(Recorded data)

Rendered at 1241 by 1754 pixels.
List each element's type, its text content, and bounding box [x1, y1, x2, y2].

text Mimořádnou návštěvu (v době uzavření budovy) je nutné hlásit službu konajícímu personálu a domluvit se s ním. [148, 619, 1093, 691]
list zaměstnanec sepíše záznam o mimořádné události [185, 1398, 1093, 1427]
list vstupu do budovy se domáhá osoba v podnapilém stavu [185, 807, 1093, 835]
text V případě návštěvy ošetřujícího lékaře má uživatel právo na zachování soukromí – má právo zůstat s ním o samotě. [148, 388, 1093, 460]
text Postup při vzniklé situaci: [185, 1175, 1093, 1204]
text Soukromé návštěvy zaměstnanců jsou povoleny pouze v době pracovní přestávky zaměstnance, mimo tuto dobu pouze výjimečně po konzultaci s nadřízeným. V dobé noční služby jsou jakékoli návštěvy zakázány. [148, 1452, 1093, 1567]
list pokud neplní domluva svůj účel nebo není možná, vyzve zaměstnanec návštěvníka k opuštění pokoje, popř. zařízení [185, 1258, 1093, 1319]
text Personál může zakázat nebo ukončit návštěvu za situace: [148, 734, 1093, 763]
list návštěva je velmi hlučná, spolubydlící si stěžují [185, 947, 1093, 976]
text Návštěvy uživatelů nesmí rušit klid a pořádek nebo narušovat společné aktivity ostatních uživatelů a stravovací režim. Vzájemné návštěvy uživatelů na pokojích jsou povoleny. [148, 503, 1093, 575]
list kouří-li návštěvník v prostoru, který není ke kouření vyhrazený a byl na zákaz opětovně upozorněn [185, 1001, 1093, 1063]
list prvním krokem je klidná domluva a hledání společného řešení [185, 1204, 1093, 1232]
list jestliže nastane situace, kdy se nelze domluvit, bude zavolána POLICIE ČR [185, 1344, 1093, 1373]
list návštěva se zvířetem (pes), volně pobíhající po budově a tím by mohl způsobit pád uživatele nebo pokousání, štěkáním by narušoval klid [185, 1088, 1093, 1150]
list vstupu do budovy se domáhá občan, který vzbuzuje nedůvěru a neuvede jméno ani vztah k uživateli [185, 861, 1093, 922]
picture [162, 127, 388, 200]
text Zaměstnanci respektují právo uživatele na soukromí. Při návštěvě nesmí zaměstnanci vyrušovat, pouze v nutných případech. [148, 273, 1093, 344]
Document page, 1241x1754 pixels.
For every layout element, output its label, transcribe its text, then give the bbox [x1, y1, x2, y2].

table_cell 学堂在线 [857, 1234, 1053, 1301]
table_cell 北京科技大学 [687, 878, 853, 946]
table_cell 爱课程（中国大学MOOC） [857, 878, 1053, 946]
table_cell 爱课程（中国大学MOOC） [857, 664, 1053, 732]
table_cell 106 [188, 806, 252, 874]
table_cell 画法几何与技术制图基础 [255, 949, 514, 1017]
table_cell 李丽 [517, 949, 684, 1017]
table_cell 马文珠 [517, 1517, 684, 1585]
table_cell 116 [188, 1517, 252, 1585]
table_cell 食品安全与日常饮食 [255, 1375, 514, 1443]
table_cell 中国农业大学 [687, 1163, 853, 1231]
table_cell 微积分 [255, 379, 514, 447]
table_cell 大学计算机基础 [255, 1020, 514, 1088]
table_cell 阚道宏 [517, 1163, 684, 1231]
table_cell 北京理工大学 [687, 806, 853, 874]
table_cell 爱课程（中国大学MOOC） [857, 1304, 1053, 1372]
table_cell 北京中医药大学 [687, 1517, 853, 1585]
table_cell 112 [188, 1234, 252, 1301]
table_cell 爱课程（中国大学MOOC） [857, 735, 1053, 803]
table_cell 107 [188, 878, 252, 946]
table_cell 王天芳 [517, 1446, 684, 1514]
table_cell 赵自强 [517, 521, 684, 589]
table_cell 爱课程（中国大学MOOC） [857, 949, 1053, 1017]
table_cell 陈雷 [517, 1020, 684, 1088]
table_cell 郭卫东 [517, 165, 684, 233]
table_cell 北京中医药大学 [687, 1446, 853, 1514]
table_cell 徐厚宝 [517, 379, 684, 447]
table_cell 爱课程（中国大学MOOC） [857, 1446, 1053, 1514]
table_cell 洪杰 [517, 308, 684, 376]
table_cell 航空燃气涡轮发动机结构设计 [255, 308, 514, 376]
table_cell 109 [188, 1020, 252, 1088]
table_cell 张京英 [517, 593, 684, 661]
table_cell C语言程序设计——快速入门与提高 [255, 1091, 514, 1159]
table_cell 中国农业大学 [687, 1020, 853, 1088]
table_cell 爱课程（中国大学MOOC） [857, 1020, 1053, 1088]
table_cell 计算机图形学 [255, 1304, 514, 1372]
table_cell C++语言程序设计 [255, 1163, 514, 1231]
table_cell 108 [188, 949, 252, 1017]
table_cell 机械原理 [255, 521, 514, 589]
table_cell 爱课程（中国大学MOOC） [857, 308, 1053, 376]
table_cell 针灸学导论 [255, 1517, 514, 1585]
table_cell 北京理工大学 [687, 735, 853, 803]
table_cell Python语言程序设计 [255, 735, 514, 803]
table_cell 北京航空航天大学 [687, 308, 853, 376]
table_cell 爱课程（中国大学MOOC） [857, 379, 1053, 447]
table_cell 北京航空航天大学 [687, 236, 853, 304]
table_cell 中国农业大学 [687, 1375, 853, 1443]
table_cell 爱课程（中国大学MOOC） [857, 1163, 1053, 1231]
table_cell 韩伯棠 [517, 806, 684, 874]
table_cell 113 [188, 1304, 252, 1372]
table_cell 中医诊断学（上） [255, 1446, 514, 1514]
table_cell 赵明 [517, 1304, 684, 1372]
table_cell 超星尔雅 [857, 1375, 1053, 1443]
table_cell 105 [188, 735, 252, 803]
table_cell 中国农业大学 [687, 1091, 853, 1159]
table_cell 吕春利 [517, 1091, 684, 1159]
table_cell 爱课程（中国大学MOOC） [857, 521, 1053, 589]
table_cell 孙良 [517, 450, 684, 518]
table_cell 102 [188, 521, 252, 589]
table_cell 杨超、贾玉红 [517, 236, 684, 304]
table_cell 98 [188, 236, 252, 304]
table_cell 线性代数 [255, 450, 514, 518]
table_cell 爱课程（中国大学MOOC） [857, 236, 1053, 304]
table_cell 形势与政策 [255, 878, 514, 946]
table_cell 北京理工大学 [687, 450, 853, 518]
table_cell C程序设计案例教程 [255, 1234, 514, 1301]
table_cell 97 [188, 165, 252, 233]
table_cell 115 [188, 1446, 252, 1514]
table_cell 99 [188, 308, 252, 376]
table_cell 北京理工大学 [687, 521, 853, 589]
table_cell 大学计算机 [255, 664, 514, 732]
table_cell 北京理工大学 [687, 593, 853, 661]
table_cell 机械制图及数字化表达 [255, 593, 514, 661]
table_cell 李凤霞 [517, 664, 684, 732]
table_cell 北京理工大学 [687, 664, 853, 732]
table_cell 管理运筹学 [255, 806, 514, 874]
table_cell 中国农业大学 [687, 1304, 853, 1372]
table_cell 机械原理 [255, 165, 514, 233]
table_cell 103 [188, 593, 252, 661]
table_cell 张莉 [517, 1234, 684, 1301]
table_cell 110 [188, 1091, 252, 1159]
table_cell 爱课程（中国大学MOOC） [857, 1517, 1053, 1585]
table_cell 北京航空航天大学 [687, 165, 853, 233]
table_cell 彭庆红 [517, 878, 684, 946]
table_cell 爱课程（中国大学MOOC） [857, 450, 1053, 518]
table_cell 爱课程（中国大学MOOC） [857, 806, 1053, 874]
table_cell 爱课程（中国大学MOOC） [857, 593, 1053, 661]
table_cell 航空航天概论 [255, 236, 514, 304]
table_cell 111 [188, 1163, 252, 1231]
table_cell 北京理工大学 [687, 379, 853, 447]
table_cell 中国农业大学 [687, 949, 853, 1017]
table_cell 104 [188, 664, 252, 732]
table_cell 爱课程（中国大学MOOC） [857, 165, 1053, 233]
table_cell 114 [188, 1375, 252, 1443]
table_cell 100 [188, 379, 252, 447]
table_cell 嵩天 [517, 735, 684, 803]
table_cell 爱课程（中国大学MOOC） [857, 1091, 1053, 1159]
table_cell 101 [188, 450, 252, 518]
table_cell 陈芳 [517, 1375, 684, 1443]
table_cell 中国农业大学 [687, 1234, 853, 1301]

[Exercise brief] In the records above, how many lines include "中国农业大学"? Reply only with the number.

[Task solution] 7